Ms Batmanghelidjh is on record as saying that no one at Kids Company had been abused in any way over 19 years.   So assured was she that she eventually lost the confidence of the government and a potential donor, who promised £3 million, withdrew the offer forcing the charity to become insolvent and close.

Kids Company – like Topsy – grew not only because of the brightly-coloured and outspoken Ms Batmanghelidjh, but also because of our creaky care service. There is no question but that its death will result in many vulnerable children being left very exposed and without the safety net of this former charity.   However, its continued existence had become untenable and unviable.

So what are the lessons for us as a nation from this sorry, tragic saga?

(1)          First, it is important not to be seduced by flamboyance and charisma.   All of us, of course, need to be inspired to do “good deeds” for humankind – like Ms Batmanghelidjh.   But equally important is ensuring that there is substance behind the charisma.

(2)          Second, having aims which are noble are not enough.  Charisma and compassion are good but insufficient to run a charity.   Kids Company had impeccable objectives, brought stability to many children and cared deeply for the less fortunate.

(3)          This leads to the third lesson, i.e. if an organisation is to survive if not flourish it needs to have systems which stand up to scrutiny, and operate effectively and efficiently.

(4)          In this whole sorry sage, the trustees did little that was positive? The chair of the trustees, Mr Alan Yentob, who is also the creative director of the BBC, was reported to have lobbied the Labour government to waive £700,000 in unpaid taxes owed by the charity.  More recently, it was rumoured that he tried to influence BBC’s reports to make the Kids Company and Ms Batmanghelidjh look to be the ones who were wronged rather than who did wrong, something in which he did not succeed.

Instead of spending time defending Kids Company, Mr Yentob and his fellow trustees should have been scrutinising the financial reports on the charity, in the same manner in which school/academy governors and trustees have to do with their institutions.

(5)          The government was culpable.   All three parties, Labour, the Conservative and the Liberal Democrats – when in power before and after 2010 – have questions to answer about why they did not heed the warnings of the civil servants, and people like Mr Tim Loughton, Conservative MP and former Children’s Minister.

(6)          Finally, all of us are accountable to one another.   Kids Company’s founder thought she was above the accountable “masses” and often condemned everyone who had the insouciance to criticise any aspect of her management style.   This was a bit rich, given that her charity was blessed with so much of taxpayers’ (i.e. our) largesse. Kids Company’s collapse was a stark example of hubris being followed by nemises.

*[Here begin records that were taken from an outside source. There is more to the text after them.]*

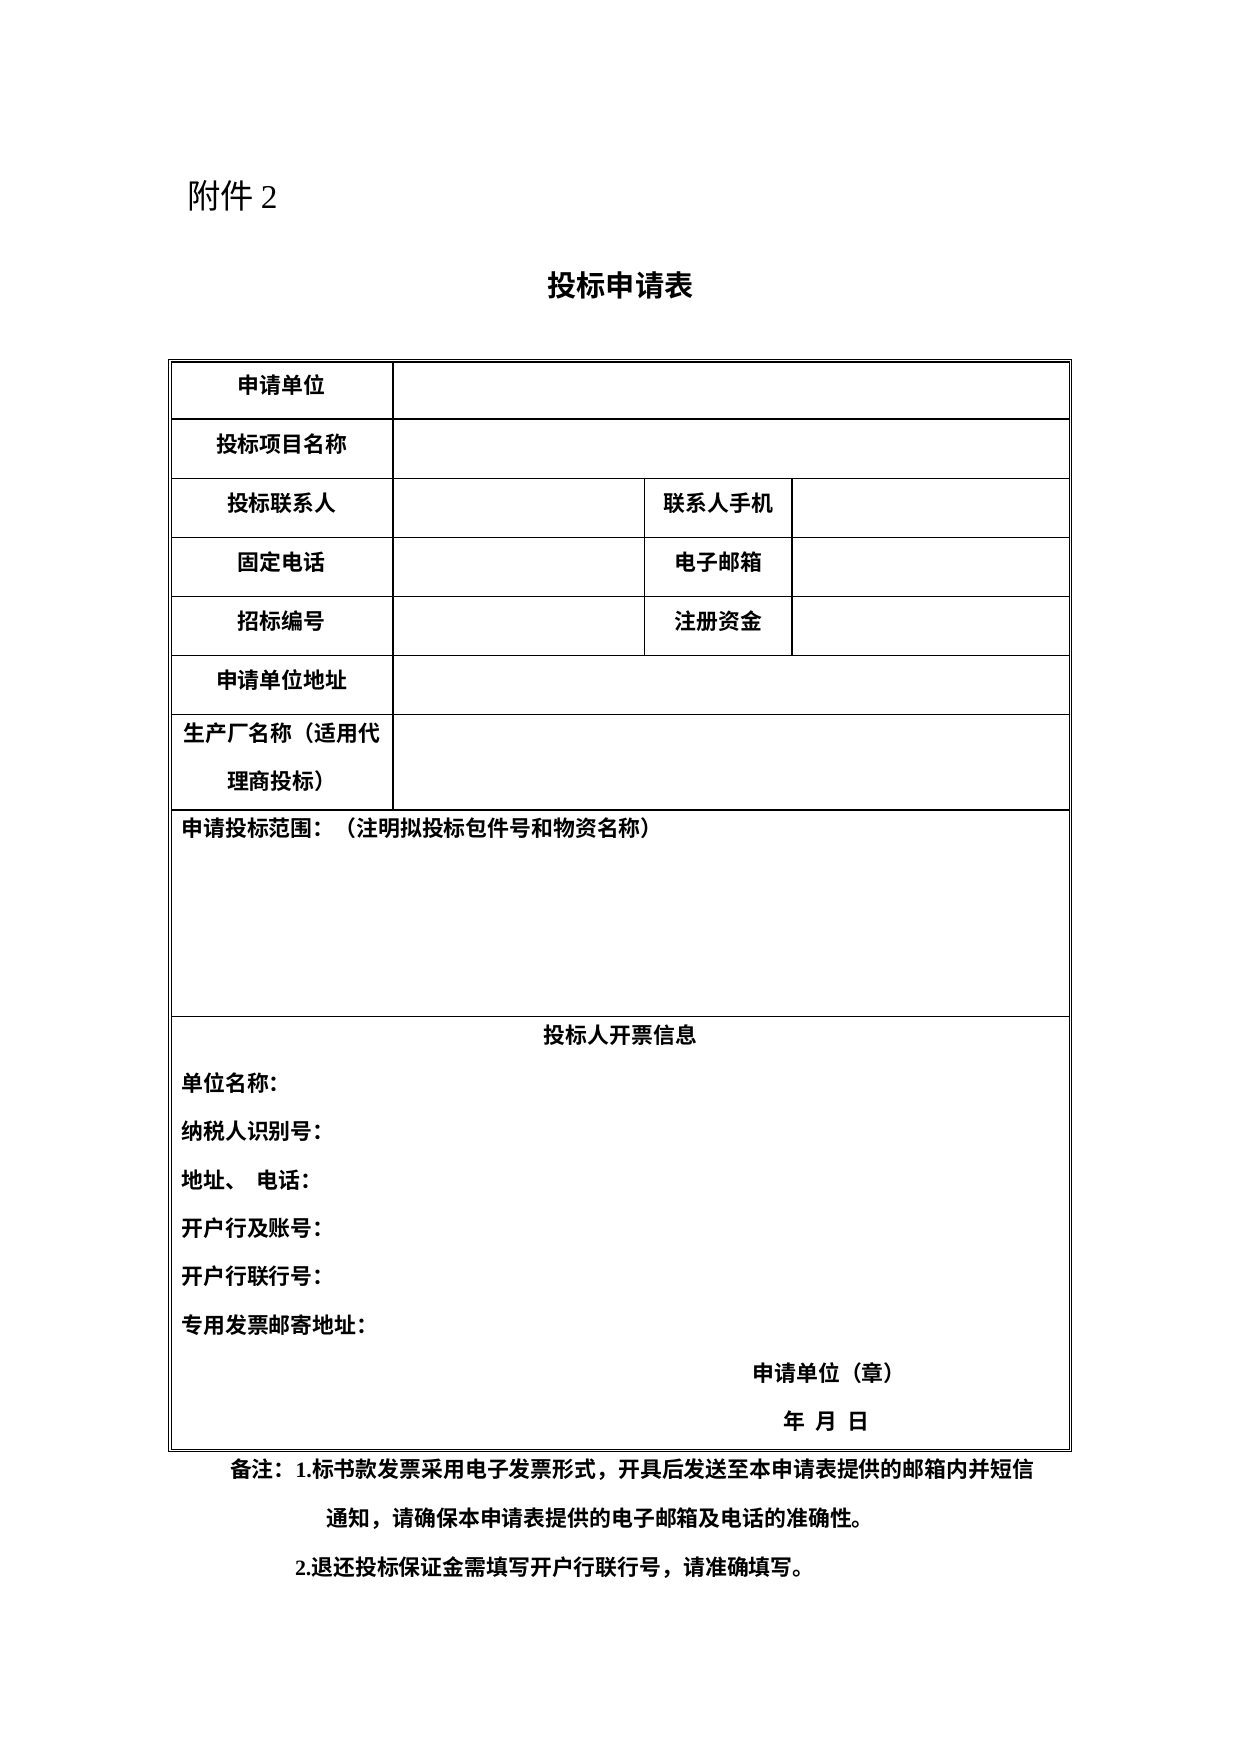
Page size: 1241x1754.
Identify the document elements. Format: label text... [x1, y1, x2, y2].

table_cell 申请投标范围：（注明拟投标包件号和物资名称） [172, 811, 1069, 1016]
table_cell [793, 597, 1069, 654]
table_cell [394, 715, 1069, 809]
table_cell 投标人开票信息 单位名称： 纳税人识别号： 地址、 电话： 开户行及账号： 开户行联行号： 专用发票邮寄地址： 申请单位（章） 年 月 日 [172, 1017, 1069, 1449]
table_header [394, 363, 1069, 418]
table_cell [394, 538, 644, 596]
text 2.退还投标保证金需填写开户行联行号，请准确填写。 [187, 1549, 1053, 1582]
table_cell [394, 656, 1069, 714]
table_cell 固定电话 [172, 538, 392, 596]
table_cell [394, 597, 644, 654]
table_cell 投标项目名称 [172, 420, 392, 477]
table_cell 申请单位地址 [172, 656, 392, 714]
text 备注：1.标书款发票采用电子发票形式，开具后发送至本申请表提供的邮箱内并短信通知，请确保本申请表提供的电子邮箱及电话的准确性。 [230, 1452, 1053, 1533]
table_cell 联系人手机 [645, 479, 791, 536]
table_cell 投标联系人 [172, 479, 392, 536]
table_cell 招标编号 [172, 597, 392, 654]
text 附件2 [187, 162, 1053, 227]
table_cell [793, 479, 1069, 536]
table_cell [394, 420, 1069, 477]
table_cell 电子邮箱 [645, 538, 791, 596]
table_header 申请单位 [172, 363, 392, 418]
table_cell [394, 479, 644, 536]
text 投标申请表 [187, 251, 1053, 316]
table_cell 生产厂名称（适用代理商投标） [172, 715, 392, 809]
table_cell 注册资金 [645, 597, 791, 654]
table_cell [793, 538, 1069, 596]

Many years ago during my student days, I did voluntary work for a diminutive and unassuming nun of Albanian origin working in the most deprived areas of Calcutta with the impoverished and dying, rescuing them – including pulling abandoned babies from dustbins – and giving them new hope and life.  Her name was Mother Theresa, the saint of the gutters.

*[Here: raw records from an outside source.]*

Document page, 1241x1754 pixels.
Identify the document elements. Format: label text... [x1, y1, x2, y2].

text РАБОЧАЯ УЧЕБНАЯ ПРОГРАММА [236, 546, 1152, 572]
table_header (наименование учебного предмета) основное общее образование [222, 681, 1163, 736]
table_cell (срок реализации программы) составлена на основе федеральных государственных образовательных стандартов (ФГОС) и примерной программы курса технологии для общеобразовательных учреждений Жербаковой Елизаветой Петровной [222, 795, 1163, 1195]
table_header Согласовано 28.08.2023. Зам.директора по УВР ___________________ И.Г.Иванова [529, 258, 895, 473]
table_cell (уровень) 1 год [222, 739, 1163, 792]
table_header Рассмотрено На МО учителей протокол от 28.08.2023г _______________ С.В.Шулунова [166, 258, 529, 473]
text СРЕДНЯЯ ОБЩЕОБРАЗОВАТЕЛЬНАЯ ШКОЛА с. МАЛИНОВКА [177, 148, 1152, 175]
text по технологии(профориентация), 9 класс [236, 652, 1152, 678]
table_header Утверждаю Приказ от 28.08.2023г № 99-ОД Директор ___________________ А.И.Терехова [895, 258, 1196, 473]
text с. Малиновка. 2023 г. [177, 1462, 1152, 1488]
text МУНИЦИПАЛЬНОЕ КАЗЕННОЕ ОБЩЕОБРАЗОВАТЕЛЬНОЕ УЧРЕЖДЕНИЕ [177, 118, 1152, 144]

On the hot, dusty streets of a bustling and dirty city, Mother Theresa worked with an absence of fanfare and flamboyance – but had determined grit, dedication and devotion working with the forgotten in our society.   She was one of those most unusual and rare persons who made the world a better place without wanting any recognition, setting up the Mission of Charity.   She instructed her nuns to have only two sets of saris – one to wear and one to wash – because, if she was go to work for the poor, she had to walk the walk and not simply talk the talk.

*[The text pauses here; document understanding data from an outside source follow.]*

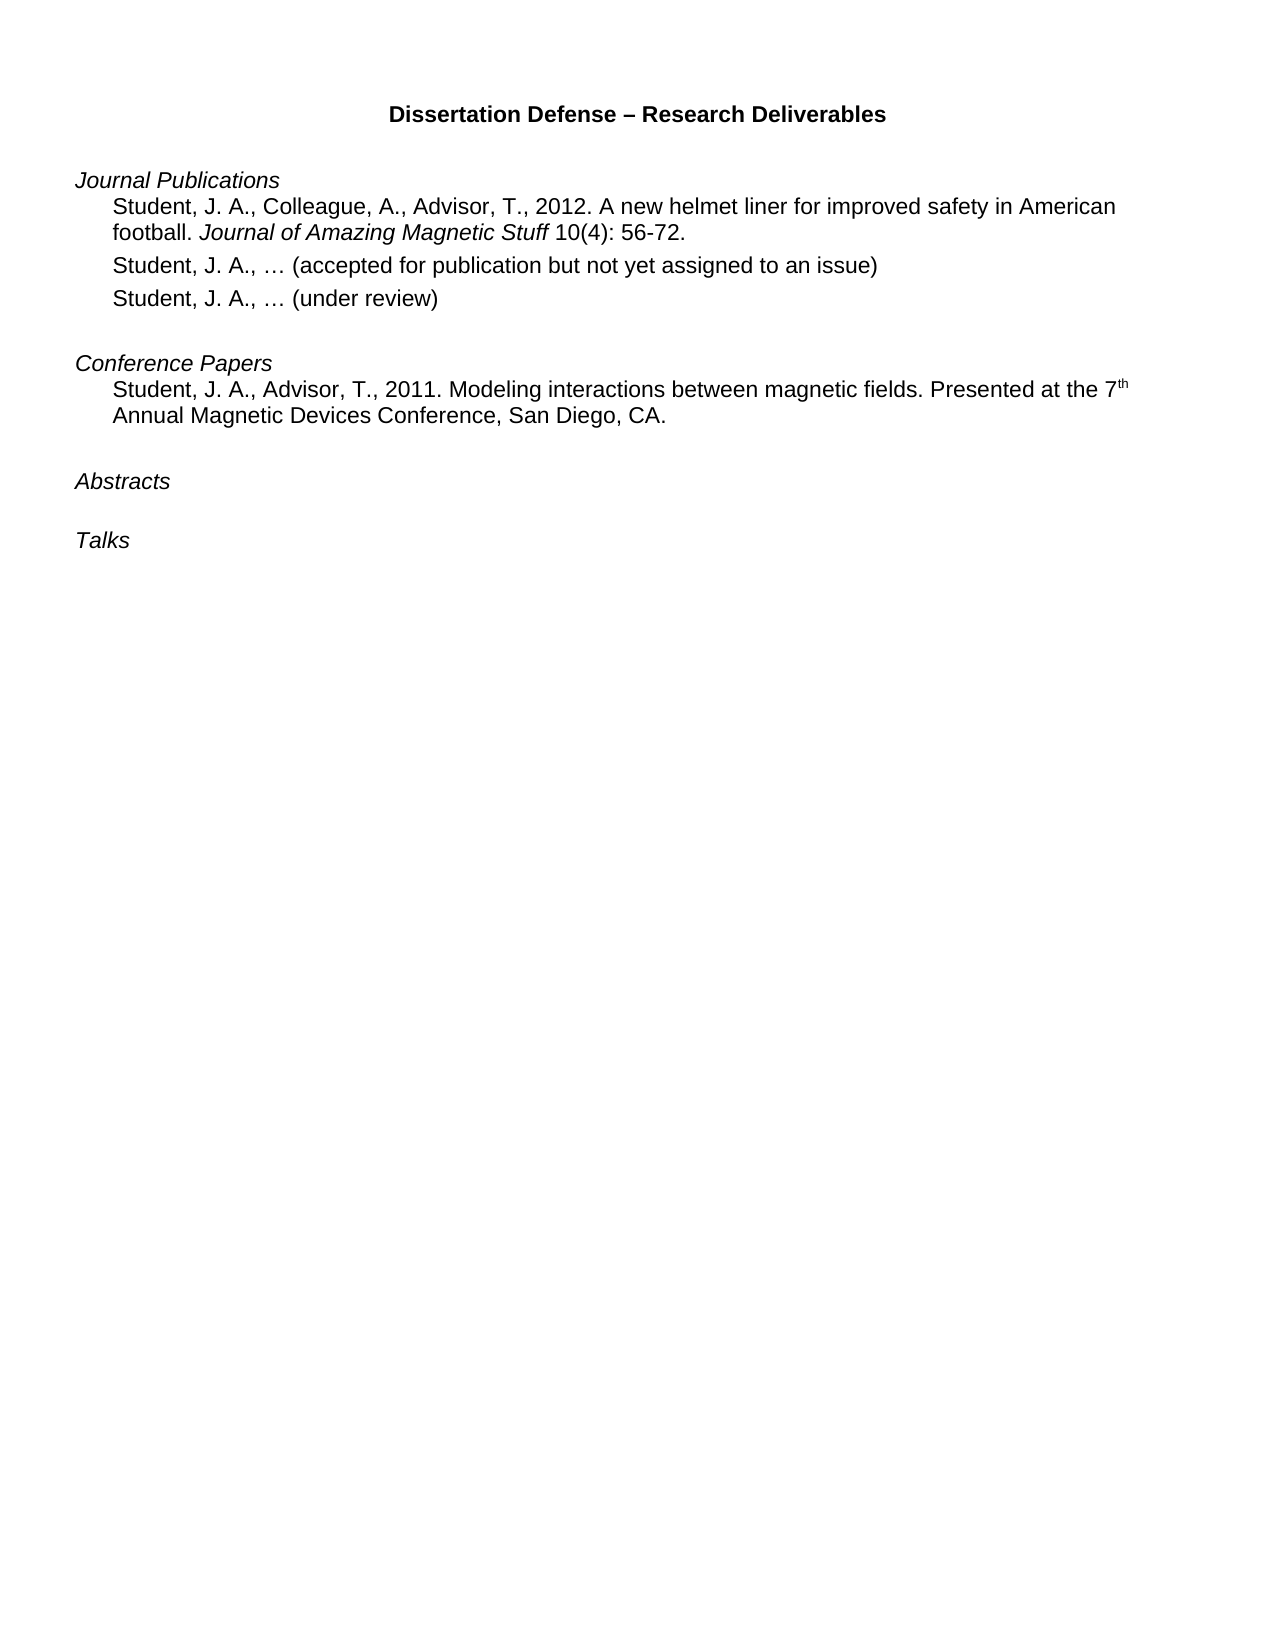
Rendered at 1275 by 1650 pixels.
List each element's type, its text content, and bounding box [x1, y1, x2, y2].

text Abstracts [75, 468, 1200, 494]
text Journal Publications [75, 167, 1200, 193]
text Dissertation Defense – Research Deliverables [75, 101, 1200, 128]
text Student, J. A., Colleague, A., Advisor, T., 2012. A new helmet liner for improved safety in American football. Journal of Amazing Magnetic Stuff 10(4): 56-72. [112, 193, 1200, 246]
text Student, J. A., … (accepted for publication but not yet assigned to an issue) [112, 252, 1200, 278]
text Conference Papers [75, 350, 1200, 376]
text Student, J. A., … (under review) [112, 284, 1200, 311]
text Talks [75, 527, 1200, 553]
text Student, J. A., Advisor, T., 2011. Modeling interactions between magnetic fields. Presented at the 7th Annual Magnetic Devices Conference, San Diego, CA. [112, 376, 1200, 429]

After many, many years, Mother Theresa gained iconic status and following her death was made a saint. Her work with the unfortunate in our society is the one that we – including Ms Batmanghelidjh – could emulate when we decide to help those less well-off than us.

One Response to “Lessons learnt from the demise of Kids Company”

  1. Henry November 13, 2015 at 12:15 pm #

    I read your piece concerning Kids Company, found it quite an eye opener. I will ask you about just one section of it when I see you on Thursday.